No
momento em que passa um ano sobre as eleições legislativas que, em boa hora,
levaram à actual solução governativa em Portugal, muita da opinião publicada
tem este tema como referência. É o caso do artigo de opinião de Carvalho da Silva
(CS) que transcrevemos do Público de hoje onde o investigador e Coordenador do
CES em Lisboa se congratula com a convergência das esquerdas que permitiu
afastar do poder o governo de direita, de tão má memória para os portugueses.
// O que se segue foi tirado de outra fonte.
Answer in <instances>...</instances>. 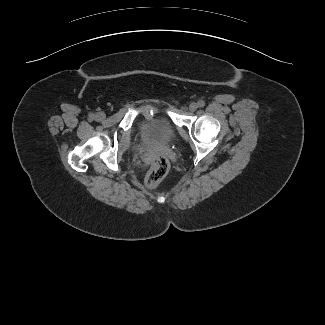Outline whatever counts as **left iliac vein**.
<instances>
[{"label":"left iliac vein","instance_id":"obj_1","mask_svg":"<svg viewBox=\"0 0 325 325\" xmlns=\"http://www.w3.org/2000/svg\"><path fill=\"white\" fill-rule=\"evenodd\" d=\"M197 108H198V105H197L196 103H191L190 106H189V110H190L191 112L196 111Z\"/></svg>","mask_w":325,"mask_h":325}]
</instances>
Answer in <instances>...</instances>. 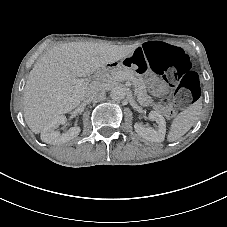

Mas
CS aproveita a ocasião para deixar também alguns avisos à navegação em algumas
partes do texto como, por exemplo, quando se refere à necessidade de um “novo
fôlego” para esta “boa solução de governação”
em que “a valorização do
trabalho e uma distribuição justa do rendimento sejam vetores fundamentais”.
A
atual solução governativa – que implicou recentrar o papel do Parlamento,
valorizando-o – e o programa executado pelo Governo PS foram úteis para o país
e muito positivos para a esmagadora maioria dos portugueses. O PS libertou-se
do “centrão” e, com o BE, o PCP e os Verdes, corporizou um novo sentido de
responsabilidade da esquerda. Reconheceram, com oportunidade, a necessidade de
convergência e têm sabido, não só manter-se fiéis aos compromissos, como dar
contributos positivos, ainda que limitados, na busca de soluções para problemas
inadiáveis.
Foi
apropriada a opção pela “urgência de reparar heranças inadiáveis de reposição
de vencimentos (…) de repor a normalidade no sistema educativo e no sistema de
saúde”. Esses passos permitiram a recuperação de um pouco de fôlego à sociedade
portuguesa, respondendo às justas expectativas da maioria dos portugueses, que
continuaram conscientes da luta constante contra “o final do mês”. É
provocatória a afirmação da direita de que o povo anda num contentamento
pacóvio.
Entretanto,
tornou-se premente uma nova articulação entre respostas conjunturais e a
abordagem de grandes temas estratégicos. O diálogo político entre os partidos
que suportam o Governo e, sobretudo, a mobilização de sectores sociais que vão
muito para lá do espectro partidário é condição necessária e indispensável para
um combate com êxito.
Esta
experiência de governação veio revelar a extrema dificuldade de conciliar
recuperação económica e dos direitos sociais com constrangimentos europeus cada
vez mais apertados. Para quem acreditava na possibilidade de flexibilizar as
posições das instituições da UE através da diplomacia e argumentos razoáveis, a
experiência da governação tem equivalido a uma dura aprendizagem. Contudo, tornou-se
num aspecto positivo desta governação: o Governo cedeu em diversas ocasiões,
mas até agora não quebrou. Com isso, adquiriu capacidade para enfrentar embates
previsivelmente duros no futuro. A consolidação orçamental exigida por Bruxelas
(na ausência de renegociação da dívida) traduz-se na compressão insustentável
do investimento público e na contenção de despesa. Por outro lado, prosseguirá
a pressão para a desvalorização salarial e a privatização parcial da segurança
social, ou seja, a UE e o FMI toleram a reposição da “normalidade” em alguns
domínios, mas querem a “anormalidade” a perdurar noutros.
Três
domínios apresentam-se, pois, como decisivos para o sucesso desta solução
política, no futuro próximo: o fim dos cortes nos serviços públicos, o relançamento
do investimento público e a necessária regulação e proteção do trabalho.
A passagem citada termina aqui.